PROBLEM DETAILS
Rewrite the Hewlett-Packard earnings article from "Shares fell 3.6%" to "96 cents a share.", substituting "extended" for "after-hours".
═════ EXCERPT PROVIDED ═════
By Tess Stynes
Hewlett-Packard Co. said its earnings for the January quarter
fell 4% as the company's desktop computer sales slowed.
Shares fell 3.6% to $37.10 in recent after-hours trading as the
company also disclosed the impact from the stronger dollar. The
stock has gained 29% over the past 12 months through Tuesday's
close.
For current quarter ending in April, the company forecast
per-share earnings of 84 cents to 88 cents, which includes a
currency impact of 9 cents a share. Analysts polled by Thomson
Reuters estimated 96 cents a share.
Hewlett-Packard in October unveiled plans to separate its
personal-computer and printer businesses from its corporate
hardware and services operations, which has been billed as the
growth engine. The company is expected to provide further details
about the planned separation during its conference call.
The recent wave of breakups and spinoffs at technology companies
and in the wider corporate world has been fueled by the idea that
companies with a narrower focus perform better.
═════ STUDY MATERIAL ═════
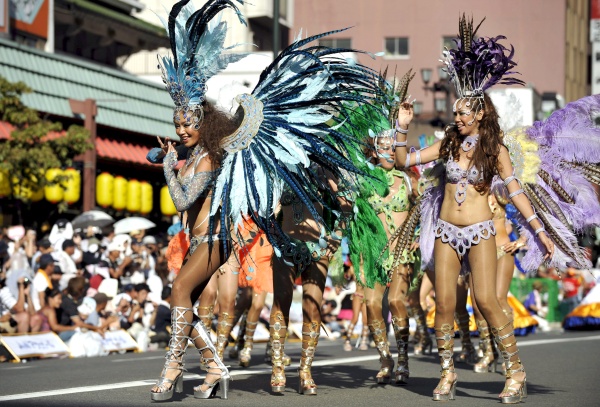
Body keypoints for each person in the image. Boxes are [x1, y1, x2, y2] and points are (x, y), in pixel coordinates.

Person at [393, 15, 554, 403]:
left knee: (486, 300)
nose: (457, 116)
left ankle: (515, 372)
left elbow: (514, 191)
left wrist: (540, 231)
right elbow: (403, 161)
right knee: (445, 303)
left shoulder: (495, 149)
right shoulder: (448, 144)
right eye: (456, 112)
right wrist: (401, 126)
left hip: (481, 232)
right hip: (446, 231)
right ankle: (447, 372)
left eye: (464, 113)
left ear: (480, 113)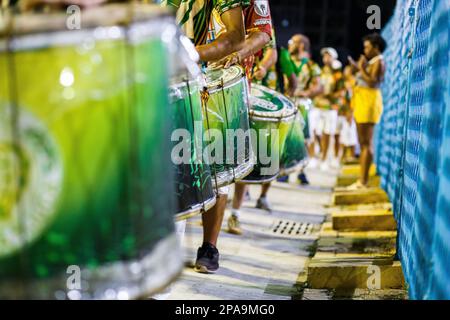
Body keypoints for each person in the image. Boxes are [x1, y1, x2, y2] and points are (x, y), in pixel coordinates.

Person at [163, 0, 247, 273]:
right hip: (139, 72)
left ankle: (205, 247)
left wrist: (191, 54)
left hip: (191, 80)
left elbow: (237, 34)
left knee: (183, 173)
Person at [213, 0, 276, 236]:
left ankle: (234, 214)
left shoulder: (257, 4)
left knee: (232, 157)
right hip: (196, 74)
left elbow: (266, 39)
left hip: (235, 84)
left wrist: (241, 55)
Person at [348, 33, 386, 189]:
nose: (365, 50)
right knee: (362, 142)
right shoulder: (372, 61)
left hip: (369, 103)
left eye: (368, 47)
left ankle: (363, 181)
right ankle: (361, 179)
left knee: (366, 143)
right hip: (362, 101)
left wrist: (361, 68)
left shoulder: (379, 61)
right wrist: (357, 68)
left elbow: (372, 83)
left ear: (376, 47)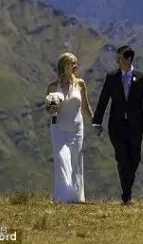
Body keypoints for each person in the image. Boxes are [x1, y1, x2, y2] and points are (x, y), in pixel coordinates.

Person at [92, 45, 143, 205]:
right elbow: (103, 99)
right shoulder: (112, 76)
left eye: (119, 58)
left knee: (135, 159)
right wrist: (97, 122)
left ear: (128, 59)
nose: (117, 61)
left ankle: (126, 193)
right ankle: (127, 196)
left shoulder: (142, 77)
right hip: (116, 126)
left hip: (135, 126)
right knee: (122, 159)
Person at [45, 52, 94, 203]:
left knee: (76, 162)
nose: (76, 66)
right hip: (59, 129)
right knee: (62, 160)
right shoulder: (53, 86)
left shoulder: (80, 84)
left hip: (76, 130)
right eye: (73, 63)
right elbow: (48, 110)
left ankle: (76, 197)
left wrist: (95, 121)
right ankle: (63, 197)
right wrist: (51, 108)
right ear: (64, 65)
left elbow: (85, 106)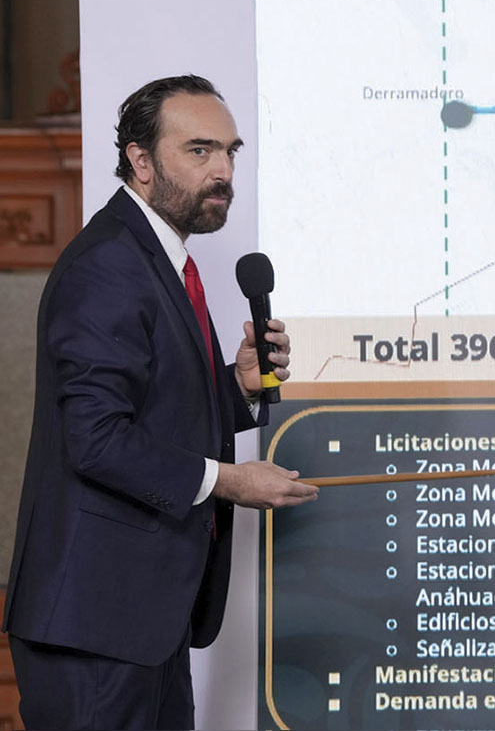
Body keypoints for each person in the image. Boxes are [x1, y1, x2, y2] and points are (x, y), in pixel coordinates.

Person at [1, 75, 320, 730]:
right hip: (94, 627)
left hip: (143, 620)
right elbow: (96, 438)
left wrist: (236, 386)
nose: (223, 171)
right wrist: (228, 480)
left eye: (230, 152)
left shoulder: (156, 258)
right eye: (199, 150)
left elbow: (153, 414)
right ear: (141, 161)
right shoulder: (109, 265)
═════
EXERCISE RESPONSE
Shares fell 3.6% to $37.10 in recent extended trading as the
company also disclosed the impact from the stronger dollar. The
stock has gained 29% over the past 12 months through Tuesday's
close.
For current quarter ending in April, the company forecast
per-share earnings of 84 cents to 88 cents, which includes a
currency impact of 9 cents a share. Analysts polled by Thomson
Reuters estimated 96 cents a share.